Tax

Exchequer Returns March 2018 - Peter Vale commentary

Peter Vale Peter Vale

Today's Exchequer figures were a bit of a mixed bag, with both positives and negatives for the Minister to ponder over.

One of the positives was the robustness of the VAT receipts. There was some concern at the drop off in VAT compared to last year, but today's numbers will have done much to allay those fears.

There will be some concern at the fall in Income tax receipts in March, blamed on a dip in returns from the self employed sector. Lower than expected income tax receipts has been a feature of previous returns and hard to rationalise against a strong labour market. However overall, figures for the first three months of the year are on target and up 5.7% on 2017.
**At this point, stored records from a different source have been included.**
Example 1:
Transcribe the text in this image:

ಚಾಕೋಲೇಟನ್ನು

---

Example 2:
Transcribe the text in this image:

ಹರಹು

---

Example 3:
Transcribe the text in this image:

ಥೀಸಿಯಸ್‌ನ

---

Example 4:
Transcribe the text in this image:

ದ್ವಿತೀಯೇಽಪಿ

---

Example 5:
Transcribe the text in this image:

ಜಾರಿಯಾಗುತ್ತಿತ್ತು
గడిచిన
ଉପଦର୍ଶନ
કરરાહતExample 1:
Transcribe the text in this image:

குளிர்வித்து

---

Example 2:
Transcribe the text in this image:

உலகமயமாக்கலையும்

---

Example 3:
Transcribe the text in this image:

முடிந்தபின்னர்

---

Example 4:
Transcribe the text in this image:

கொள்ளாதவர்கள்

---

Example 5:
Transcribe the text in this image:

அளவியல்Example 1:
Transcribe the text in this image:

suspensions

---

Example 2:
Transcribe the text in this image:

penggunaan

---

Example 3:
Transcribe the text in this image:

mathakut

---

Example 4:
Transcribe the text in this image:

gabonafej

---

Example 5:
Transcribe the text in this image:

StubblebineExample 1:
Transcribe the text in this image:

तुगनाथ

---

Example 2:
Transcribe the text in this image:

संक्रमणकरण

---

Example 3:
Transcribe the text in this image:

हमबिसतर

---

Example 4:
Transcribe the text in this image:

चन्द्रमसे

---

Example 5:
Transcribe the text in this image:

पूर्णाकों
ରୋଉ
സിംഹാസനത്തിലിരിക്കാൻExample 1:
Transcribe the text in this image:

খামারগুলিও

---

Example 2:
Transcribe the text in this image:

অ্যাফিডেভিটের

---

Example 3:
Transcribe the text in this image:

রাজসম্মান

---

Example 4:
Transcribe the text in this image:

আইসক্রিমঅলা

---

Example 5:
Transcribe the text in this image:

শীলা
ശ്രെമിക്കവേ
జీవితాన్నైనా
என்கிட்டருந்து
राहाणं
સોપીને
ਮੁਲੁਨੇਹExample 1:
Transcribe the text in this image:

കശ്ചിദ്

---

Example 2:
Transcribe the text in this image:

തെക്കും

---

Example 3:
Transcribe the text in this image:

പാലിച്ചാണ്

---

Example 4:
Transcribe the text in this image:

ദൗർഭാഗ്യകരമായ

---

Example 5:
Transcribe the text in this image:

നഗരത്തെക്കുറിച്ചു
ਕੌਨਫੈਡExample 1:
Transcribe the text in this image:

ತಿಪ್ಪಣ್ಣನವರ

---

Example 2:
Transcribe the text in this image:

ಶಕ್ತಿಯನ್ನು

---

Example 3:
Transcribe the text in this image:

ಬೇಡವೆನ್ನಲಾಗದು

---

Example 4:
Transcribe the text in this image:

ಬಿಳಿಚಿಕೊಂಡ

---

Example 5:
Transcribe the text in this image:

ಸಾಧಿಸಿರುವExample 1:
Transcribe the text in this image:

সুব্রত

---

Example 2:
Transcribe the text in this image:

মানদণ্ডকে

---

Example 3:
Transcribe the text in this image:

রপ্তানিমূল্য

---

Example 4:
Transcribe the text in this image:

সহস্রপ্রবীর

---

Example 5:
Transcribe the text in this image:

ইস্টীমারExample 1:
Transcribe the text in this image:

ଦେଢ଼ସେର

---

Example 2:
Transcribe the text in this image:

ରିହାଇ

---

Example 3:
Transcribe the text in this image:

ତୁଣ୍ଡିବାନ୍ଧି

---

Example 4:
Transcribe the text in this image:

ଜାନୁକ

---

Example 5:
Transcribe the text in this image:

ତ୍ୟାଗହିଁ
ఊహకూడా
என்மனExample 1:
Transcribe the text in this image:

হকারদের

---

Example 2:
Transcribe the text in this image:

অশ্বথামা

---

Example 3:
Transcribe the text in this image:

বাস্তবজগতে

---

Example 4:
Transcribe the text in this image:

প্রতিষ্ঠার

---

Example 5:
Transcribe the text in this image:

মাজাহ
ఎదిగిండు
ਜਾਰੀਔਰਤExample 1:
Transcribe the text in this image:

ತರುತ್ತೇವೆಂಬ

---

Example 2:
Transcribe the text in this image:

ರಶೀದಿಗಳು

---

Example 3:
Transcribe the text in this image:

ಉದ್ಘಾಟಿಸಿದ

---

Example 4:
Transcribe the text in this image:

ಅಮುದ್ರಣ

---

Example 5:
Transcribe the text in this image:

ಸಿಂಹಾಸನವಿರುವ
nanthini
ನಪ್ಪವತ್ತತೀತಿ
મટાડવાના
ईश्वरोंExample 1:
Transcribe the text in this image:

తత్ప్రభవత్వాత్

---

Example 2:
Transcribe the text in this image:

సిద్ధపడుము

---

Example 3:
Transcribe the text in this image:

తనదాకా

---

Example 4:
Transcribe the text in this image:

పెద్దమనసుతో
The early months of the year aren't typically key for corporation tax so we wouldn't read much into the figures at this stage. For what it's worth, the numbers are on target at this point.

Sustainability of our tax receipts, in particular corporation tax, continues to get much coverage. In our view, despite significant developments on the international tax front, we shouldn't see any dramatic drop in tax revenues. On the contrary, the limited shelf life of traditional offshore tax havens is likely to see more taxes paid in countries such as Ireland, where real operations are housed.

That said, threats and uncertainty exist, with the EU's digital tax proposals ticking both of these boxes. 

So overall a bit of a mixed bag but things broadly still on track. At this point the potential for significant tax cuts in October remains.